Je jette un coup d'œil par le hublot. L'avion survole des pics enneigés. Les Rocheuses. Je suis loin d'Atencingo, ça c'est sûr... et je ne suis pas non plus dans la banlieue de Chicago, où j'ai grandi, jusqu'à ce que Mi'amá nous oblige à plier bagages pour déménager au Mexique. J'étais en seconde à l'époque.
À peine l'avion posé, les autres passagers se bousculent pour sortir. Je patiente un peu, le temps de me faire à la situation. Ça fait presque deux ans que je n'ai pas vu mon frère. Putain, je ne suis même pas sûr d'avoir envie de le revoir !

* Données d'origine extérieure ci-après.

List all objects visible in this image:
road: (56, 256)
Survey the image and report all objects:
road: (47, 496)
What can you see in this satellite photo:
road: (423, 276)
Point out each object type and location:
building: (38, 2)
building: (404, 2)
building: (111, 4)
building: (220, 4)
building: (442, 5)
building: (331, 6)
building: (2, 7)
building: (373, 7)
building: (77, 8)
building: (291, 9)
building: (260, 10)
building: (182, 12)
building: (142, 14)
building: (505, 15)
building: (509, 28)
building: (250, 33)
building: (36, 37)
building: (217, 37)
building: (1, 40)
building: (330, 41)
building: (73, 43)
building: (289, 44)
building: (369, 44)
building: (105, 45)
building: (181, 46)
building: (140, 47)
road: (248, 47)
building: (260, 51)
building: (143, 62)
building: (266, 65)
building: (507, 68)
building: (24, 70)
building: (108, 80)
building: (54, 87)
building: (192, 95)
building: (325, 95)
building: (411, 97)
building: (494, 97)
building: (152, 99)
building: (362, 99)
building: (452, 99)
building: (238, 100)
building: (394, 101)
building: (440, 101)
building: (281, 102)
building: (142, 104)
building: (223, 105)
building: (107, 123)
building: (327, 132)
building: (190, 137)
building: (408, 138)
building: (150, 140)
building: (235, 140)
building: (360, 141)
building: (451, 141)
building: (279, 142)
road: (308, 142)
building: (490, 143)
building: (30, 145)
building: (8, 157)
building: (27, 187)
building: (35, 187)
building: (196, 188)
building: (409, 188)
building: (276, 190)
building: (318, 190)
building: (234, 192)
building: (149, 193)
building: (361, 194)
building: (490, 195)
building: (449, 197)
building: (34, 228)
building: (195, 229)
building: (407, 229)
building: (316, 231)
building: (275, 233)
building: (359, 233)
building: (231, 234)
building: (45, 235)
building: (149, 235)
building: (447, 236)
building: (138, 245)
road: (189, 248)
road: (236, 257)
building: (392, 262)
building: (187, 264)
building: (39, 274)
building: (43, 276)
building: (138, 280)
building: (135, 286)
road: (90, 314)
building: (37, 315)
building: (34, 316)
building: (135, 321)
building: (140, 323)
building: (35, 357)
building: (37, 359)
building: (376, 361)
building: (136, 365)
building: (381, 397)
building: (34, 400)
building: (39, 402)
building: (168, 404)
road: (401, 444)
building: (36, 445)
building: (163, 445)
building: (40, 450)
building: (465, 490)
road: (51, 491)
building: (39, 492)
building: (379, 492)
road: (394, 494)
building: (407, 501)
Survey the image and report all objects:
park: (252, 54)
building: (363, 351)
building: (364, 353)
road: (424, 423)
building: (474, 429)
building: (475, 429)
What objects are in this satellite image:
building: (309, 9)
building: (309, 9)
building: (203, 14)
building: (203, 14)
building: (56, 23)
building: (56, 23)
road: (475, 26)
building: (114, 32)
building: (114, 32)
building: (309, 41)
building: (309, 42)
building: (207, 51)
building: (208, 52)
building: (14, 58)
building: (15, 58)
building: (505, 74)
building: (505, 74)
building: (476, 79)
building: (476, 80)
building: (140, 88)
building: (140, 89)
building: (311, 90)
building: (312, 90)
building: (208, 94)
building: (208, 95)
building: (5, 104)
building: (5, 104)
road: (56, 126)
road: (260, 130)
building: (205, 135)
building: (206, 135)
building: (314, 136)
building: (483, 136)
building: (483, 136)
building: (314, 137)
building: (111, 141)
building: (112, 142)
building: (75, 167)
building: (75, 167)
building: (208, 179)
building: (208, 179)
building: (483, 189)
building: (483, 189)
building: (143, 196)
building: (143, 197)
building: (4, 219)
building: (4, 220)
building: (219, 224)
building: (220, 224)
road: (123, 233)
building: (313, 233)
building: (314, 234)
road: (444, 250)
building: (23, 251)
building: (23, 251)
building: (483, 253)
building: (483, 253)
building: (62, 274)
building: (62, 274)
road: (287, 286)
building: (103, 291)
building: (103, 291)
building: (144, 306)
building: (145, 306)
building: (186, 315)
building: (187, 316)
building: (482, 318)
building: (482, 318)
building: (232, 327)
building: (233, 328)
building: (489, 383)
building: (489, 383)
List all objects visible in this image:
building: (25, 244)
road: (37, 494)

L'avion s'est presque vidé. Je ne peux plus me débiner. J'attrape mon sac à dos et je suis les flèches indiquant la livraison des bagages. Au moment de sortir du terminal, j'aperçois mon frangin, Alex, qui m'attend derrière la barrière. Je pensais ne pas le reconnaître ou avoir l'impression d'être face à un étranger, mais pas d'erreur possible. Son visage m'est aussi familier que le mien. J'éprouve une certaine satisfaction en constatant que je suis plus grand que lui maintenant, sachant que je n'ai plus rien à voir avec le gamin maigrichon qu'il a laissé derrière lui.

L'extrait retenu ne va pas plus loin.